Patriot Day 2013...And My 9/11
posted Sep 11 2013 11:00PM
As September 11 comes to a close I want to take a moment to express my continuing sympathy for those who lost their lives on 9/11/01 and to their families, friends and other loved ones, who have been forced to endure daily reminders of those acts of terrorism and their aftermath.
Also I would like to convey my ongoing respect and honor for those who responded to the victims, many at the cost of their own lives. May their courage never be forgotten.
On September 11, 2001 I was in Bowie, Maryland. I was working as a land surveyor and my crew chief decided to leave the work truck doors open so we could listen to the radio. We soon realized that there was no music playing on any stations. Within minutes we stood silently, listening to the news, our instruments forgotten in our hands. As we listened, our collective horror mounted as we realized this was no joke but a serious and ongoing situation.
My crew went about our job like drones, all three of us pale and shaken. We recieved a call from the home office, who let us know the office was closing for the day. We were told to finish what we were doing and come on in. We completed our tasks silently, loaded our gear into the van silently, and spoke barely a sentence between us as we drove back to the office.
By the time we got there most of the staff had already left, and those who remained appeared just as shellshocked as I was feeling. In a daze I walked out to my car, got in and started the drive home.
At my apartment I turned on the TV and stared at it dumbly. As the news continued and new information came in dribs and drabs, I gained a greater realization of the enormous gravity of the situation. I put my head in my hands and when I took them away they were moist. I realized I was crying. I didn't even know it.
I don't remember much of the rest of the day, other than that I hardly moved from the sofa where I sat and stared at the television. My roommate had moved out some weeks before and I had scheduled an interview with a prospective replacement for that evening. When he showed up I engaged him in perfunctory conversation, then said, "If you can give me the rent for next month, you can move in whenever you want." He gave me the money and left.
Sometime around 11 that night I realized I hadn't eaten anything the entire day. I had no appetite, but I slapped together a sandwich anyway and nibbled at it. I don't remember going to bed. I do remember waking up the next morning hoping it had all been a dream. Of course it wasn't.
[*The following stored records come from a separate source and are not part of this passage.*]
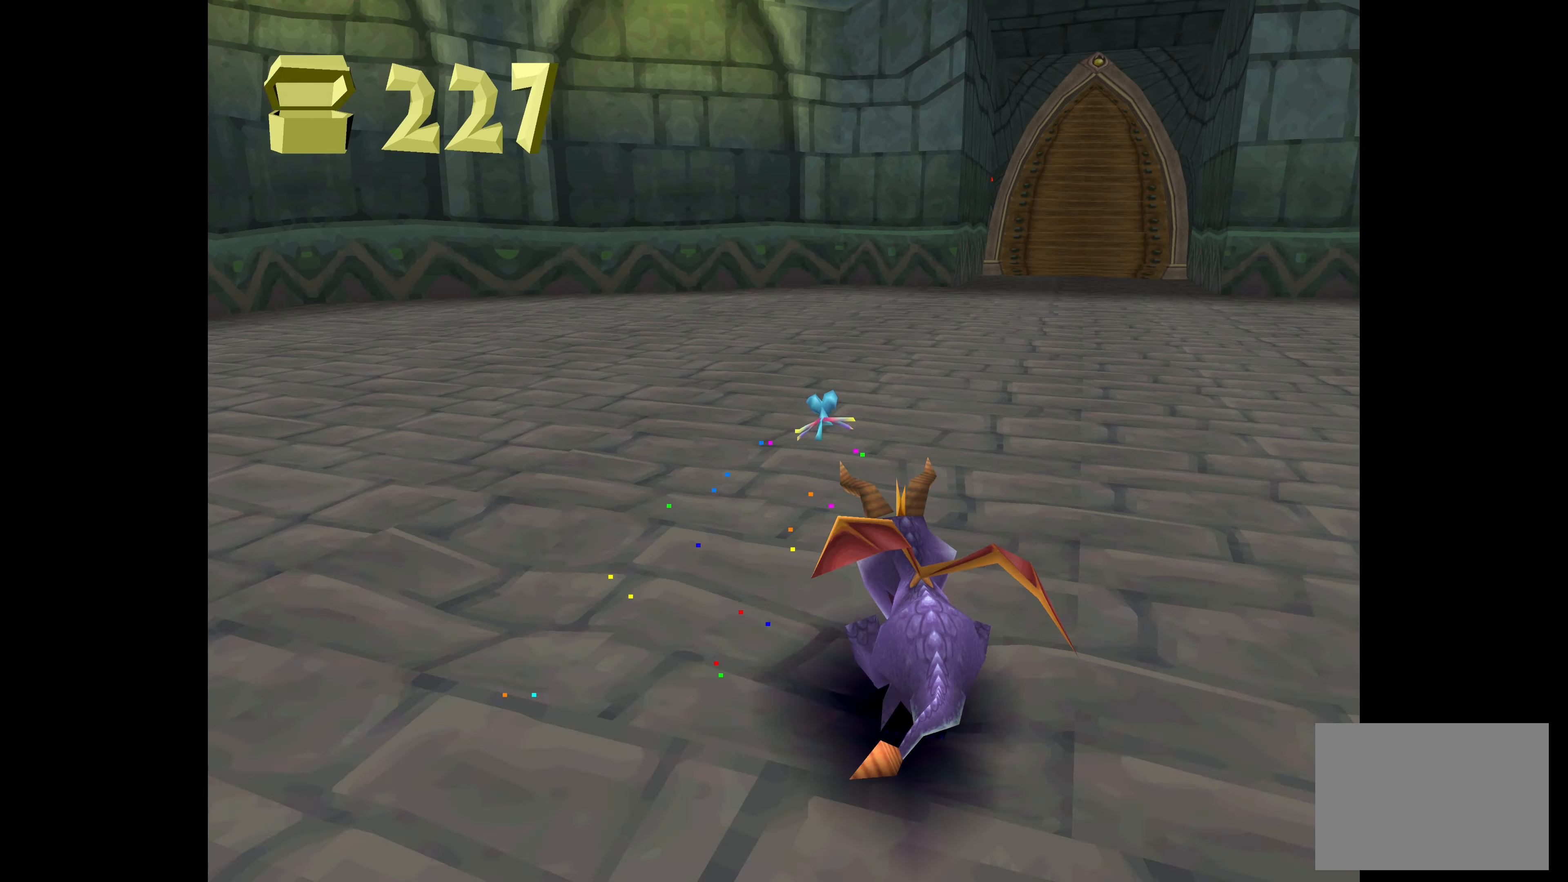
{"buttons": [], "left_stick": "up", "right_stick": "center", "events": [[500, "SQUARE", "up"]]}
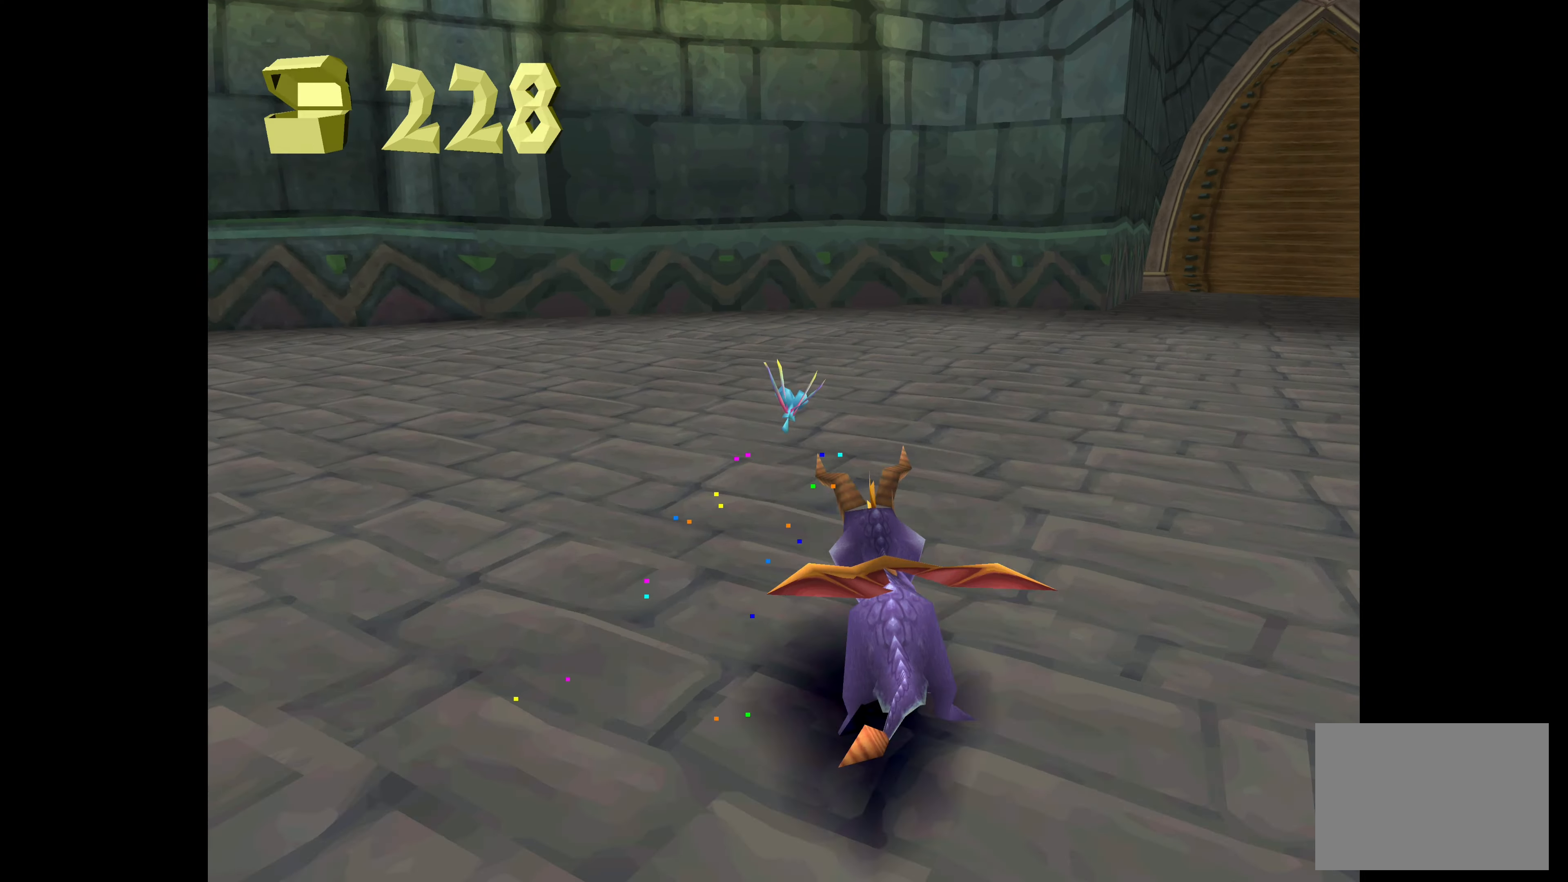
{"buttons": [], "left_stick": "up-right", "right_stick": "right", "events": [[217, "left_stick", "up-right"], [284, "right_stick", "right"]]}
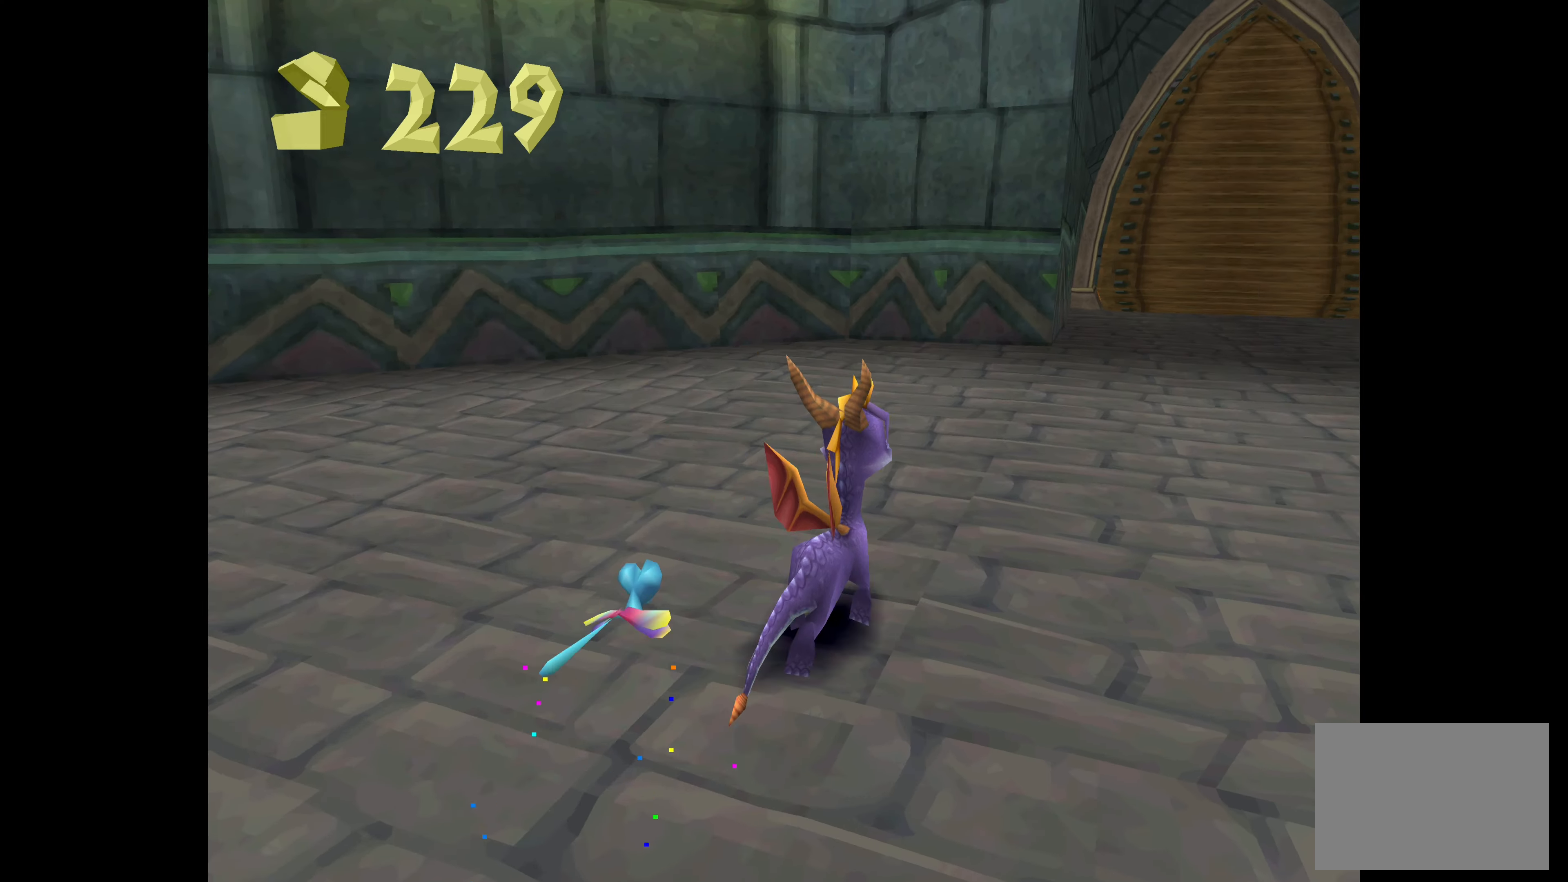
{"buttons": [], "left_stick": "up-right", "right_stick": "right", "events": []}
I remember driving to work and marveling at how odd it was to see no planes in the sky as I passed BWI. Later I drove the loop road around the airport and stared with a new horror at the tarmac, which was absolutely full of planes. It was more planes than I had ever seen in one place, and not a single one of them was moving. When I think back on 9/11 now, that's the first image that comes to mind: a huge lot, absolutely choked with airplanes. They stood in silent sentinel rows, as though in tribute to the hijacked planes and those aboard who had died.
The second image that comes to mind occurred excactly one month later. On November 11, I attended my first class at Connecticut School of Broadcasting, beginning the long road that would eventually bring me to WAYZ. CSB's DC campus was located in Crystal City, Arlington, VA, and to get there the first night I drove through downtown Washington to Interstate 395 into Virginia, Looking back I'm not sure why I went this way. It certainly wasn't the quickest way. As it happened, this route took me right past the Pentagon.
Having seen the Pentagon on TV almost continually for the past month, I was nevertheless unprepared for how absolutely enormous it was in real life. It was without question the largest building I had ever seen, and still is, for that matter. The highway was directly adjacent to the side of the Pentagon that had been struck by American Airlines Flight 77. The sight of that building with such a gigantic hole in it was nothing less than shocking. It looked as though the wall had been struck by a wrecking ball. The idea of such destruction having been perpetrated intentionally was inconceivable. Yet there was the evidence right in front of me.
I continued on to school and began my classes. But I was shaken, and that feeling didn't lessen for some time after. In a way it still hasn't. I haven't flown since then and have no desire to do so, even all these years later. The idea of getting on an airplane terrifies me, quite frankly, and I'm not sure what I'd do if I were placed in a position where I had no choice but to fly. I guess I'll cross that bridge when I get to it.
9/11 was one of those events that divide American history into a before and after. Other such events include Pearl Harbor, the assassination of President Kennedy, and the explostion of the space shuttle Challenger. But 9/11 was the first of these to occur when I was an adult, and it remains a large and looming memory in my mind. I remember experiencing alternating waves of dread, fear, and horror. For a long time after, like many other Americans, I worried that more such acts of terrorism were coming, and that they could happen at any time. Even when I heard on the news that many of the known members of al-Qaeda had been captured the worry remained. Even five, six, seven years later I worried. The worry lessened over time but never really went away altogether.
The world truly is a different place today. September 11 was designated Patriot Day, and on this day we remember the victims of 9/11 as well as those who worked to rescue them, those who contributed to those rescue efforts directly and indirectly, and those military personnel who have placed themselves into harm's way throughout the War on Terror. Many lives were lost on 9/11 and in the days, months and years since. They may be gone but they will never, ever be forgotten.